This 4 CD package is packed with nearly 4 1/2 hours of wonderful music. It includes a comprehensive and varied survey of studio recordings featuring Joe Harriott both as leader and featured soloist with other outfits, mainly the Tony Kinsey Quartet and Ronnie Scott Orchestra, on music mainly recorded and originally issued as EPs from February 1954 through to April 1960. It then adds to this the "Free Form" album originally recorded in 1961 for Jazzland and the 1967 "Swing High" album originally produced by Doug Dobell in 1967.
I won't repeat anything from the previous excellent review, which rightly points out that a lot of this music is available in other forms, the first 2 CDs in particular duplicating content from "Killer Joe", which at the time of writing is also available from Amazon either as double-CD or MP3 download.
While I can't vouch for the sound quality on Killer Joe, I can report that this package is up to the usual excellent Proper Box standards, as is the packaging, which includes the usual excellent booklet with informative potted biography and full discographical details of all the tracks.

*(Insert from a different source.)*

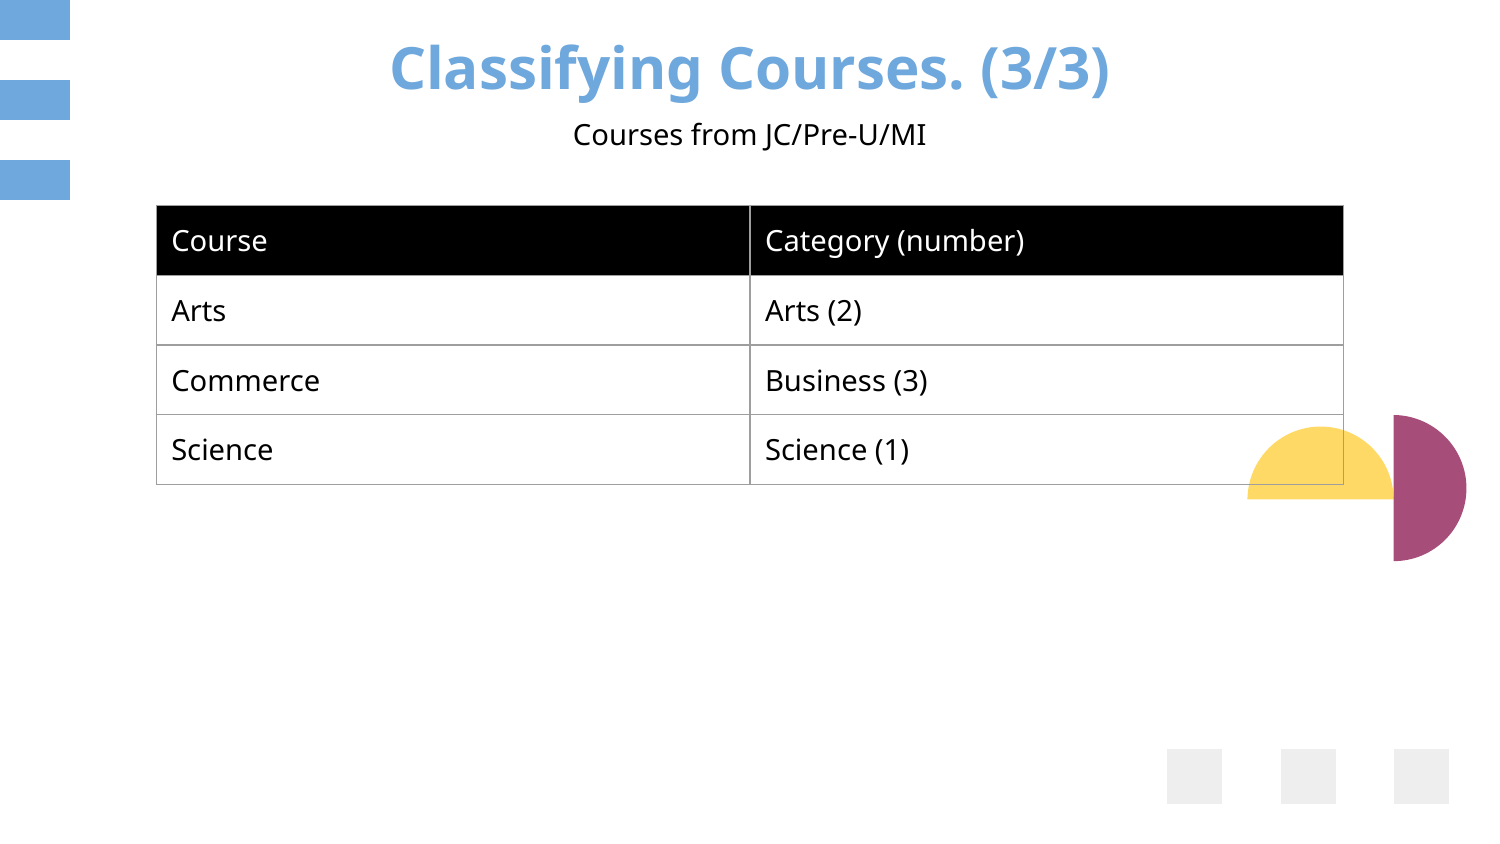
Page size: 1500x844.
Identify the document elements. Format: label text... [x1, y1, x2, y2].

Plus, of course, for roughly the same price you get more than twice as much music ... Interestingly, too, Proper are now flirting with MP3 downloads which, at the time of writing, Amazon are offering as a bargain-price for a single-album download of all 54 tracks - saving another fiver or so over the CD package, but of course you miss out on the informative booklet, .... (Or, if you have much of this music already, you also have the options of single-track downloading to supplement what you already have, you can easily do the maths ...).
For those of you who don't know Joe Harriott's music, most of it might be characterised as top-notch British Bop, with Harriott's impassioned alto sound and thoughtful, increasingly original and technically excellent improvisation making it some of the best British jazz available. The exception to this description is the Joe Harriott Quintet "Free Form" album, which is a ground-breaking exercise in producing accessible and enjoyable jazz music without any set harmony or chord progressions. (Fear not, this is no angry, unstructured freak-out, but a series of thoughtful and carefully crafted group meditations and improvisations with different unifying themes). Harriott followed this up with the equally excellent (IMHO) album "Abstract", which is not included in this package but is separately available and is also highly recommended.
Incidentally, Harriott went on to lead a second major career innovation when he recorded three albums fusing jazz with Indian music. How a major jazz improviser with not one but two major ground-breaking musical innovations to his name could die in obscurity and remain largely forgotten and neglected ever since, instead of being a nationally and internationally heralded musical superstar, universally recognised for the genius that he undoubtedly was, is impossible to justify. The explanation probably lies in mass medias failure to promote and mass audiences failure to appreciate real jazz music, or indeed genuinely challenging music of any kind, plus the fact that British jazz is generally dismissed as a poor cousin of the US "genuine article". But even so, Harriott represents a mass musical oversight of unsanctionable proportions.
So, overall, for the quality and importance of the music, the quality of the sound and the packaging and for value-for-money, this has to get a 5 star rating. If you don't have this music already, you should get it. If you have a lot of it already, this give you options for acquiring the rest ... it's all good!